Saved entries

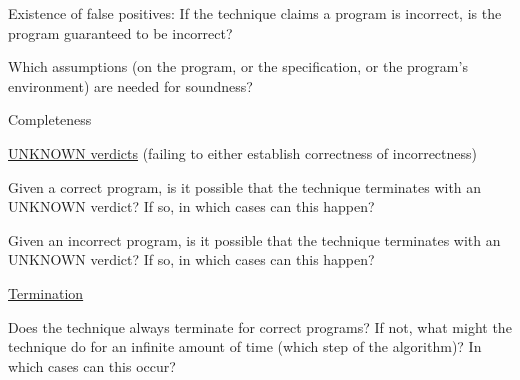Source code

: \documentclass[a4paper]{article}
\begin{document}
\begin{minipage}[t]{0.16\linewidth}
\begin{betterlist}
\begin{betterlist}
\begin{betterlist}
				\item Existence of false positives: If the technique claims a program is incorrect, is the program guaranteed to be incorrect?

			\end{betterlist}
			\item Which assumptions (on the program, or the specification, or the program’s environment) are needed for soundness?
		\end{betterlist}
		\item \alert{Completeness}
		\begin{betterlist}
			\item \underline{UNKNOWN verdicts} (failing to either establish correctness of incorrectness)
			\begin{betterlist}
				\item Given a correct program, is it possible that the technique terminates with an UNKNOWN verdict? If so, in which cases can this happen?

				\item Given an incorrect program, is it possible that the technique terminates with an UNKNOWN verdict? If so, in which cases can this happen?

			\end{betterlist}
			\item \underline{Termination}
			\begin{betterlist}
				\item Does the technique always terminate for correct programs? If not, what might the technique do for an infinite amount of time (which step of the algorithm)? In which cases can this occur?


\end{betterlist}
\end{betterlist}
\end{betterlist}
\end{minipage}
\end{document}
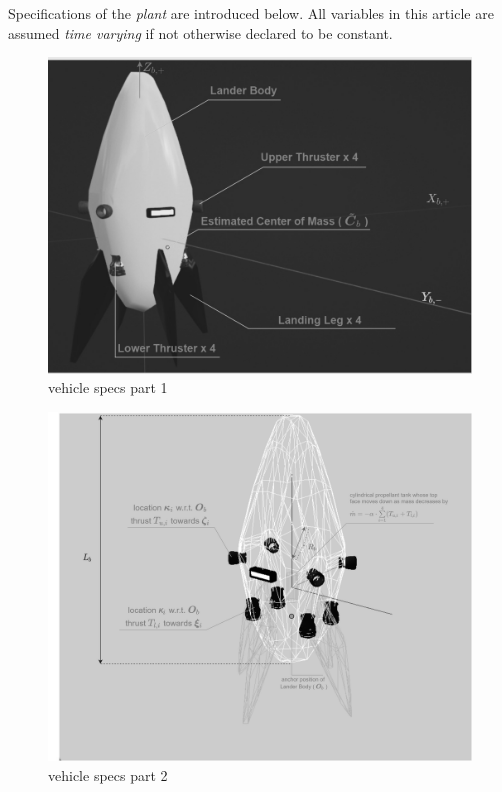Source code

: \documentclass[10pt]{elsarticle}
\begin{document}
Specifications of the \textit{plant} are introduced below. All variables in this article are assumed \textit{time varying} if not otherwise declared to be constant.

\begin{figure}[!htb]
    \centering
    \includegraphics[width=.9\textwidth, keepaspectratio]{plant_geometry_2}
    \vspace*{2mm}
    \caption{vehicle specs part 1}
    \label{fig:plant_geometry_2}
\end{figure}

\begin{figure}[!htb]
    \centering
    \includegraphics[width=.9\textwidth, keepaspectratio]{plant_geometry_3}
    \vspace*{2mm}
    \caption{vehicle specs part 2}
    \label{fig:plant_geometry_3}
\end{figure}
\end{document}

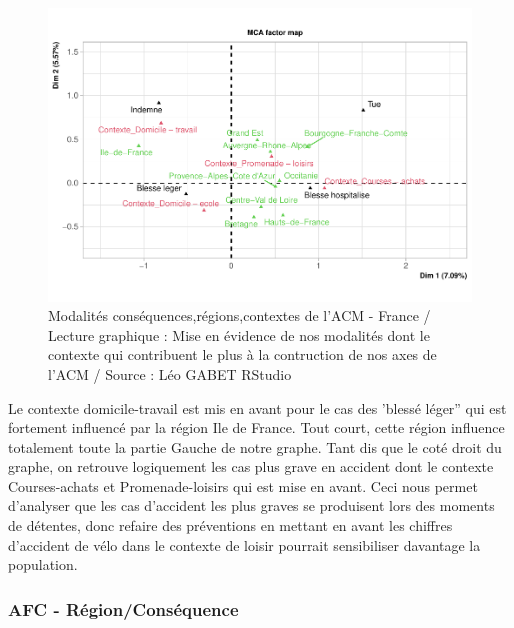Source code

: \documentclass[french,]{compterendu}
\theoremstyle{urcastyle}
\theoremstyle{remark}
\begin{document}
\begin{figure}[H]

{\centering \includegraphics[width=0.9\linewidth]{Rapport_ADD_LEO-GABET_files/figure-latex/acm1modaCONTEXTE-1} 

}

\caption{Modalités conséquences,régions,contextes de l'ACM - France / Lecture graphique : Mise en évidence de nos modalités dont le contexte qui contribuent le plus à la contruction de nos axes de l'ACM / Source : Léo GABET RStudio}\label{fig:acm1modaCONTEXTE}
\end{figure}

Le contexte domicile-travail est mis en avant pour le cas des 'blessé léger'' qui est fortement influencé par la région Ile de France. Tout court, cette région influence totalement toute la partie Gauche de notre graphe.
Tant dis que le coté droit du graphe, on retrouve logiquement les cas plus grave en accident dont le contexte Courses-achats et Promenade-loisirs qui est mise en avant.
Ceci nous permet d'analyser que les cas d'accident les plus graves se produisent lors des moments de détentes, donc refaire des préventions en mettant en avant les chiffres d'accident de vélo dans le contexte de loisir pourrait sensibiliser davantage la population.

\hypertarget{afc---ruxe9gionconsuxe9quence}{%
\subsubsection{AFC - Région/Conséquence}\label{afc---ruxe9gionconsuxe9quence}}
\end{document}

● **WORK TO COMPLETE**
Where a line contains "Le contexte domicile-travail", begin there and output each line through the end of the data above, exactly; give no other lines.

● **RESPONSE TO THIS TASK**
Le contexte domicile-travail est mis en avant pour le cas des 'blessé léger'' qui est fortement influencé par la région Ile de France. Tout court, cette région influence totalement toute la partie Gauche de notre graphe.
Tant dis que le coté droit du graphe, on retrouve logiquement les cas plus grave en accident dont le contexte Courses-achats et Promenade-loisirs qui est mise en avant.
Ceci nous permet d'analyser que les cas d'accident les plus graves se produisent lors des moments de détentes, donc refaire des préventions en mettant en avant les chiffres d'accident de vélo dans le contexte de loisir pourrait sensibiliser davantage la population.

\hypertarget{afc---ruxe9gionconsuxe9quence}{%
\subsubsection{AFC - Région/Conséquence}\label{afc---ruxe9gionconsuxe9quence}}
\end{document}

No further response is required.